Software development

Research

Data analysis

Model evaluation

Frameworks

Psychology

The history of deep learning on time series as I experienced it

In summary, we went from LSTMs to TCNs to to InceptionTime and then beyond.

LSTMs or long short-term memory networks were a first, successful, attempt at using deep learning on time series (TS) data. Over time it was found to be too complicated to train and a better alternative was needed. Shaojie Bai et al. proposed using temporal convolutional neural networks (TCN) in their landmark paper "An Empirical Evaluation of Generic Convolutional and Recurrent Networks for Sequence Modeling". Using 1D convolutions on time series data proved to be the way forward.

People also experimented with using 2D image classification techniques on TS data. Some simply plotted their data, as if taking a screenshot of a graph, others used techniques like recurrence plots or Markov transition fields to relate each point in time to all other points in time, making a 2D matrix that could be used with any existing 2D CNN architecture.

1D convolutions had some things going for them. Firstly, by only working in one dimension, the convolutional kernels used less weights than their 2D counterparts. A 2D kernel of size 3 (3x3) has 9 total weights that need to be learned (per kernel). One of 5 results in a total of 25 and a kernel of size 7 leads to 49 total weights. Larger kernels can be used with 1D convolutions, e.g. k={9, 25, 49}, without incurring additional memory requirements, which leads to a greater receptive field. This receptive fields proves to be vitally important with TS data.

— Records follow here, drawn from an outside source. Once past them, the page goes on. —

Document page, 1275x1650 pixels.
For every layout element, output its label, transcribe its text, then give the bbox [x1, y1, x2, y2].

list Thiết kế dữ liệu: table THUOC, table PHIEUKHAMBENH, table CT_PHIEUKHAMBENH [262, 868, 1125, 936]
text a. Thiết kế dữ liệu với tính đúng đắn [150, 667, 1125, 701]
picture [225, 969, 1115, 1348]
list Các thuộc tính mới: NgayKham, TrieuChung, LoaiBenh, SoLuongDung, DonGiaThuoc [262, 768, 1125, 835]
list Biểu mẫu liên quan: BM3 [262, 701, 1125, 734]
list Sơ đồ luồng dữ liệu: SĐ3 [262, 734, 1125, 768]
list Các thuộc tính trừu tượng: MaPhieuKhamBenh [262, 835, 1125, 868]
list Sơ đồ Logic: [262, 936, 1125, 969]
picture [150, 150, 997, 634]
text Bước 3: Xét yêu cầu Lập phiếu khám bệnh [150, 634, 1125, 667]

It is impossible to know at which resolution relational information is held (are the ways neighbouring timestamps interact informative, or is how, for example, timestamps separated by 3 hours interact important, why not both?) To be able to relate far apart timestamps, a wide receptive field is needed, to be able to discover interactions of varying sizes (varying amounts of timestamps) kernels of different sizes can be helpful.

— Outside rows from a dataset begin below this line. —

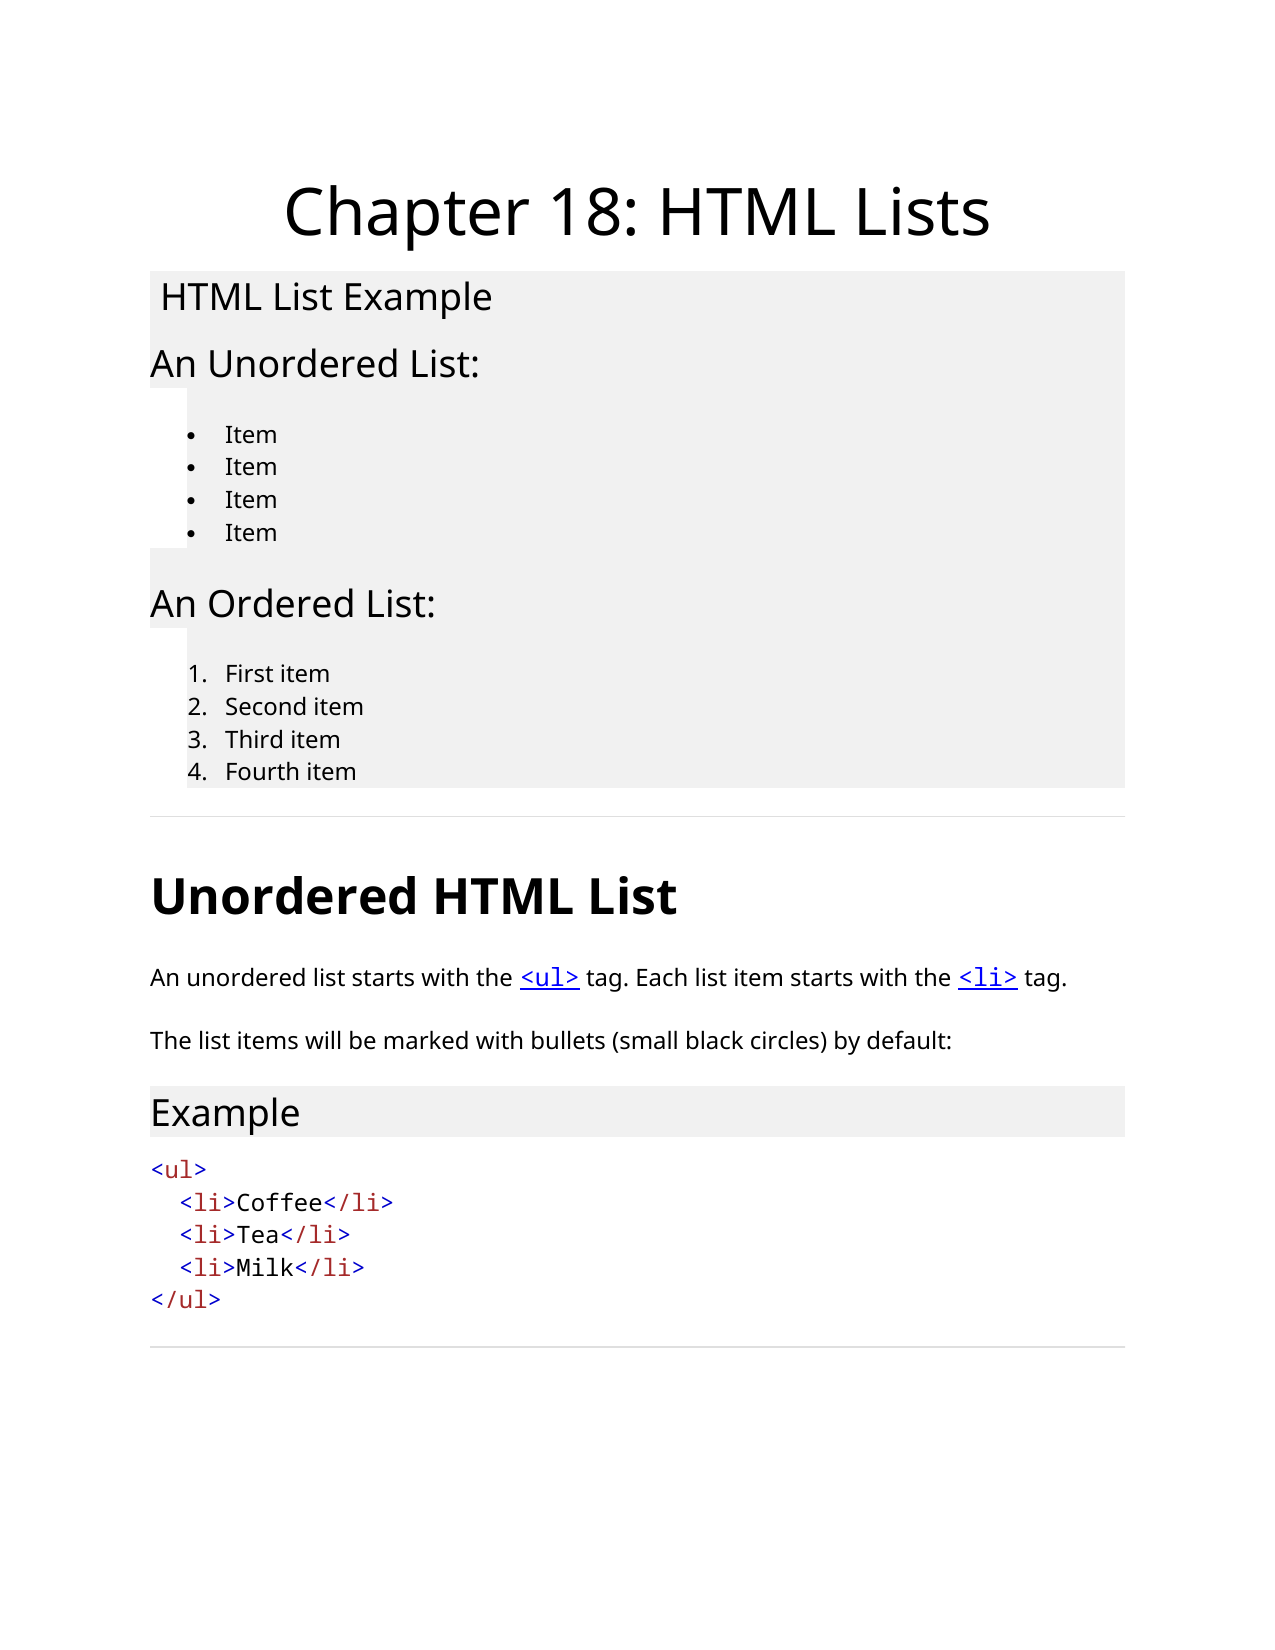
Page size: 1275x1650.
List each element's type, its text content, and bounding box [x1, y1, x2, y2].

text The list items will be marked with bullets (small black circles) by default: [150, 1023, 1125, 1056]
subtitle An Unordered List: [150, 337, 1125, 388]
list Second item [187, 690, 1125, 722]
list Fourth item [187, 755, 1125, 788]
list Third item [187, 722, 1125, 755]
subtitle An Ordered List: [150, 577, 1125, 628]
list First item [187, 657, 1125, 690]
list Item [187, 483, 1125, 515]
subtitle Chapter 18: HTML Lists [150, 166, 1125, 255]
text An unordered list starts with the <ul> tag. Each list item starts with the <li> tag. [150, 959, 1125, 993]
list Item [187, 450, 1125, 483]
subtitle Unordered HTML List [150, 861, 1125, 929]
text <ul> <li>Coffee</li> <li>Tea</li> <li>Milk</li> </ul> [150, 1153, 1125, 1316]
list Item [187, 515, 1125, 548]
list Item [187, 417, 1125, 450]
subtitle Example [150, 1086, 1125, 1137]
subtitle HTML List Example [150, 271, 1125, 322]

Other ways of increasing the receptive field, besides larger kernels, is by playing around with dilation and/or depth. Increased dilation will directly lead to a wider receptive field while increasing depth will lead to an increased receptive field in the deeper layers. Input timestamps that are originally far apart are closer together in the derived representation of the deeper layers.

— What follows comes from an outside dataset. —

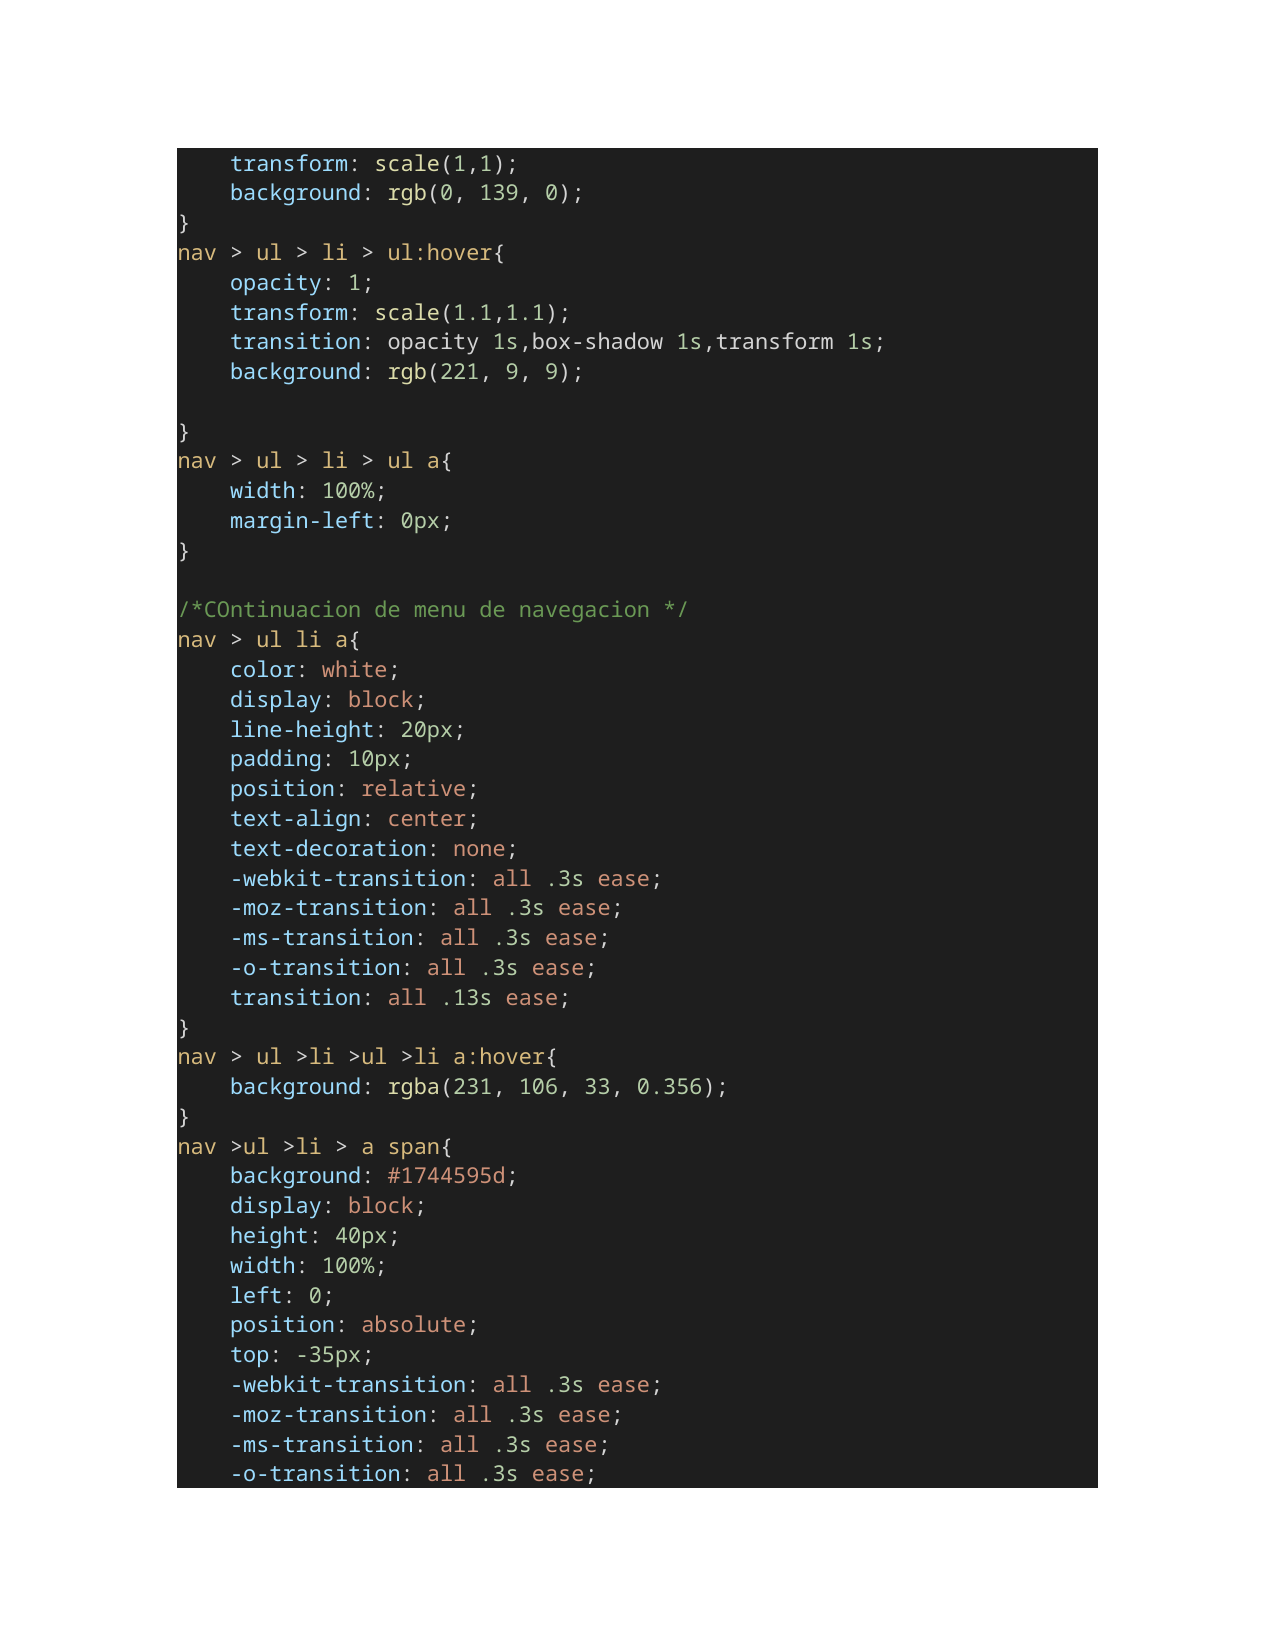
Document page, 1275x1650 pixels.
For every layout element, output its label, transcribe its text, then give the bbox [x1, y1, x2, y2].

Then came InceptionTime, introduced in the boldly titled paper "InceptionTime: Finding AlexNet for time series classification" by Hassan Ismail Fawaz et al. This, advanced, architecture uses kernels of differing sizes, combined with depth, to create a model that is still relevant today, and tends to be used as a benchmark.

Interestingly, this architecture uses a bottleneck layer, which is a 1D convolutional layer with kernel size 1. This layer could also be thought of as a spatial layer that only looks at how each channel of a multidimensional time series interacts with each other at each timestamp. This spatial aspect presents a very interesting and still a somewhat open question. How do we handle multivariate (or spatio-temporal) time series data? Here we are not only looking how multiple variables change over time but also how they interact whit each other at each time step and how this interaction, then, changes over time.

Currently active research seems to resolve around fixed (i.e. non-learning) convolutional kernels (either randomly generated or handcrafter) as instigated by the paper "ROCKET: Exceptionally fast and accurate time series classification using random convolutional kernels" by Angus Dempster et al. and continuous convolutions, where kernels are not necessarily learned but instead something else is trained to create intelligent kernels to be used as is. This last part might not be a 100% correct since it is a new-to-me concept and I haven't properly studied it yet.

There you go, a brief overview of the history of recent advancements in deep learning on time series data, as I experienced it.